[Email-SIG] fixing the current email module

Sun Oct 11 07:15:49 CEST 2009

On approximately 10/10/2009 8:23 PM, came the following characters from 
the keyboard of Stephen J. Turnbull:
> Glenn Linderman writes:
>  > On approximately 10/10/2009 6:59 AM, came the following characters from 
>  > the keyboard of Stephen J. Turnbull:
>  > > Glenn Linderman writes:
>  > >  > On approximately 10/9/2009 8:10 AM, came the following characters from 
>  > >  > the keyboard of Stephen J. Turnbull:
>
>  > > correctly decoded data normally is stored, and is accessible in the
>  > > same way.  But I gather that's not what you were talking about, my
>  > > mistake.
>  > 
>  > Well, the client tells us where to store it, and we can't prevent it 
>  > from being the same place.
>
> Huh?  No way!  We decide where our data is stored.  This isn't C where
> you pass around arbitrary pointers for efficiency.  In particular,
> strings (whether Unicode or bytes) are not mutable.  So the client can
> keep a copy if it likes, but once it hands us raw message text as
> bytes, after that we decide where we put parsed pieces and/or slices
> of the unparsed original.
>   

Yes, email package can figure out where to store its copy, client 
figures out where to store its copy.

We're getting better at communicating, but not 100% there yet :)  I was 
thinking of the case where the client asks the email package for data, 
and stores it in its variable; you seem to be thinking of the case where 
the client gives the email package data.

>  > > So when you wrote about saving and converting to text form, without
>  > > mentioning that the specific APIs, I assumed you meant the "mainline"
>  > > APIs for parsing and accessing parts of a correctly formatted message.
>  > 
>  > Mostly, I hadn't bothered about APIs yet;
>
> You may not bother about APIs, but it sure looks like you do to me.
> You can't talk about where to store stuff without touching the API.
>   

Well, I'm sure there will be APIs; the names and parameters is what I 
haven't bothered about yet, much, except if the discussion seemed to 
require such.

>  > I think that the email package should require that some special action 
>  > needs to be taken by the client to request not-quite-perfect data, 
>  > either a special parameter value, or different API, etc.
>
> That's all I need to hear, until we're ready to write specs for that
> API.  (Note that a special parameter value is part of the API in a
> sense, if we specify and document what it means, so I tend to use API
> for that, too, not just for whole functions.)
>   

Yes, I was just trying to be clear that it could be either case.

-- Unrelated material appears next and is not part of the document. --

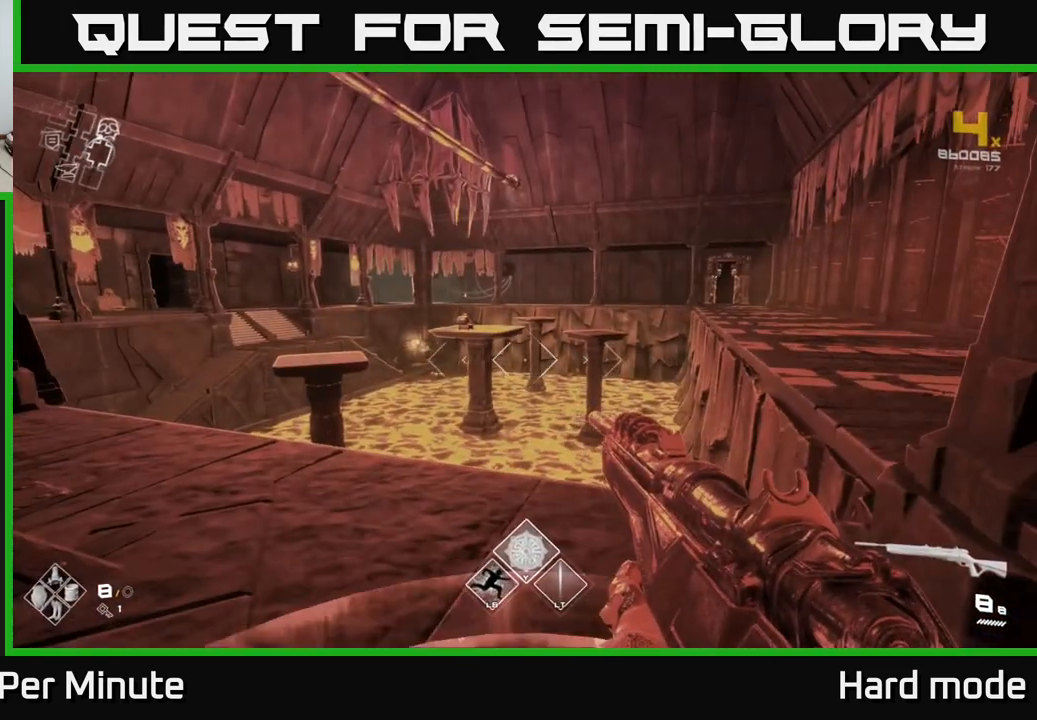
{"dt_ms": 500, "buttons": [], "left_stick": "up-left", "right_stick": "left", "events": [[217, "right_stick", "left"], [250, "left_stick", "left"], [383, "left_stick", "up-left"]]}
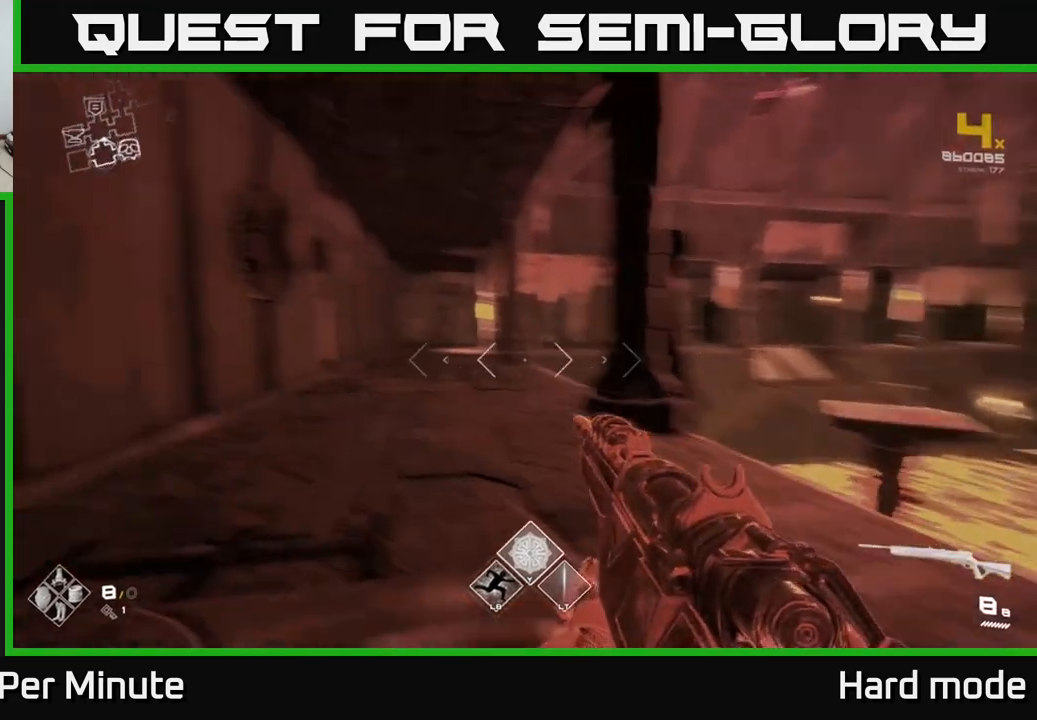
{"dt_ms": 500, "buttons": ["L1"], "left_stick": "up", "right_stick": "center", "events": [[17, "left_stick", "up"], [50, "L1", "down"], [50, "right_stick", "center"]]}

>  > But there is nothing that says that some client might not pass that
>  > all the time, and ignore the defect reports.  Whether that is easy
>  > to identify or not, and whether the email package wants to require
>  > that the normal APIs be tried before the not-quite-perfect APIs are
>  > issues for discussion.
>
> The answers are obvious to me: yes and no.  You can identify whether a
> particular API has been used with standard text search tools like M-x
> occur.  (For non-Emacsers, that is an Emacs command that finds all
> occurances of a particular string in the buffer.)  If a program wants
> to call the quick & dirty APIs first, that's none of our business,
> except that if parsing is being done lazily we should be careful to
> update the defect list, so that the program can check them when it
> wants to.
>
>  > Ultimately, the email package cannot enforce that proper case is taken 
>  > by the client; only code reviews of the client can encourage that.
>
> My point is not to enforce anything, not even code reviews.  But by
> having separate APIs for parsed and unparsed data, code review can be
> made easier and more accurate.
>   

You have to analyze the control flow as well, not just search for 
existence of the API.  In normal code, that should be straightforward, 
but there is no guarantee that the client doesn't use spaghetti code, or 
even obfuscated code, where the analysis would be hard.  The API call 
could exist, but never be invoked; the API call could take parameters 
that never have particular values of interest at run-time.  Hence, it 
may or may not be easy to search the client code and figure it out.  But 
I agree with your stated point: we can't enforce anything about the 
client code, unless we write it ourself, or have some sort of authority 
over it.  I intend to write a client, so I'll have control over that 
one, and don't plan to obfuscate it.

>  > Yes, agreed.  And a special way or ways to get various algorithms for 
>  > attempting to interpret not-quite-perfect data, when the client thinks 
>  > that might be useful.
>
> I don't think we should be talking about special ways (plural) or
> "not-quite-perfect" data.  At this point in the design process, we
> have *parsed* and *unparsed* data.  Heuristic algorithms for
> recovering from unparsable input can be layered on top of these two
> sets of APIs, when we have *real* use cases for them.  For example, I
> don't think your use case of prepending a mailing list's topic or
> serial number to an unparseable subject is realistic; in all lists I
> know of such a message would be held for moderation, or even discarded
> outright as spam.
>   

So if the subject is unparseable, what is the moderator to do?  He can't 
read the subject if it unparseable.  Perhaps he can read the body, but 
it might be in the same unparseable charset.  Let's say he can read the 
body, and the message seems to be valid for the list, and he marks it to 
be forwarded to list members.  Now what is the mailing list to do, it 
still can't parse the subject?

And if there is no moderator, it still may not be spam, just a mailing 
list manager that doesn't understand a valid charset, likely because it 
predates the definition of the charset.

> And again:
>
>  > Right.  And it is the more detailed structure that I was referring to... 
>
> But why?  There is no need to discuss it at this point, and bringing
> it up is confusing as all get-out.
>   

The more we understand/discuss about how different client can function, 
the better we can design the email package.  We'll still not likely 
cover all the possibilities, but we don't want to have tunnel vision and 
declare that because Mailman works this way, that all mailing list 
managers work this way, or that because we haven't discussed that some 
client might do something this way, that it won't.  So I have no problem 
bringing clients into the discussion, to make sure that we don't 
preclude their reasonable behaviors as use cases.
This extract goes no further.